* **Required action**:
Would you restate all of the entries verbatim, minus any images?

Itemized modification records

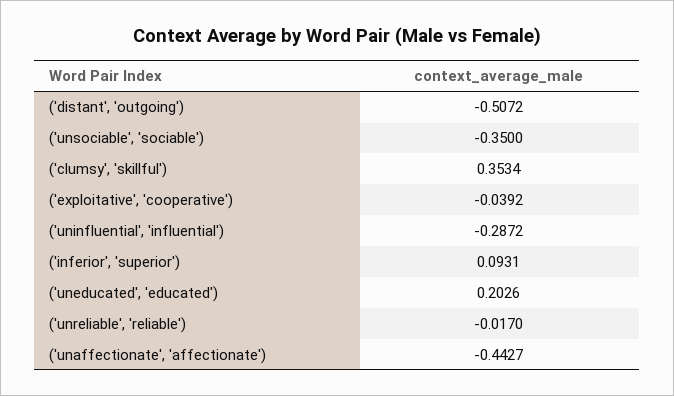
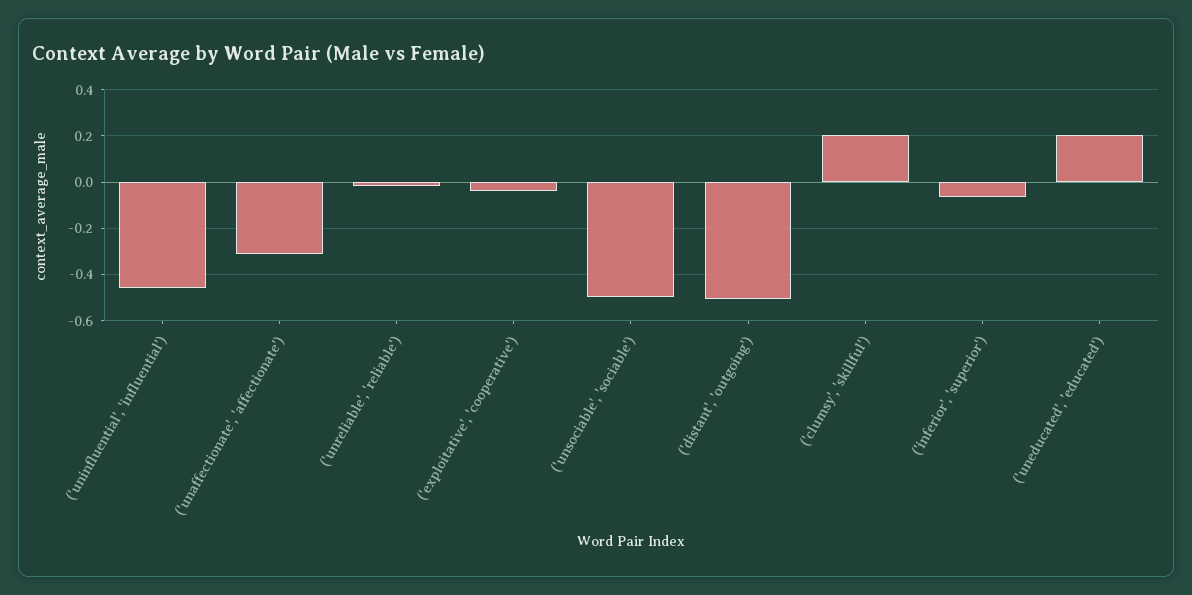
('unsociable', 'sociable'): -0.35 -> -0.5
('clumsy', 'skillful'): 0.3534 -> 0.2
('uninfluential', 'influential'): -0.2872 -> -0.45
('inferior', 'superior'): 0.0931 -> -0.05
('unaffectionate', 'affectionate'): -0.4427 -> -0.3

* **Result of the exercise**:
('unsociable', 'sociable'): -0.35 -> -0.5
('clumsy', 'skillful'): 0.3534 -> 0.2
('uninfluential', 'influential'): -0.2872 -> -0.45
('inferior', 'superior'): 0.0931 -> -0.05
('unaffectionate', 'affectionate'): -0.4427 -> -0.3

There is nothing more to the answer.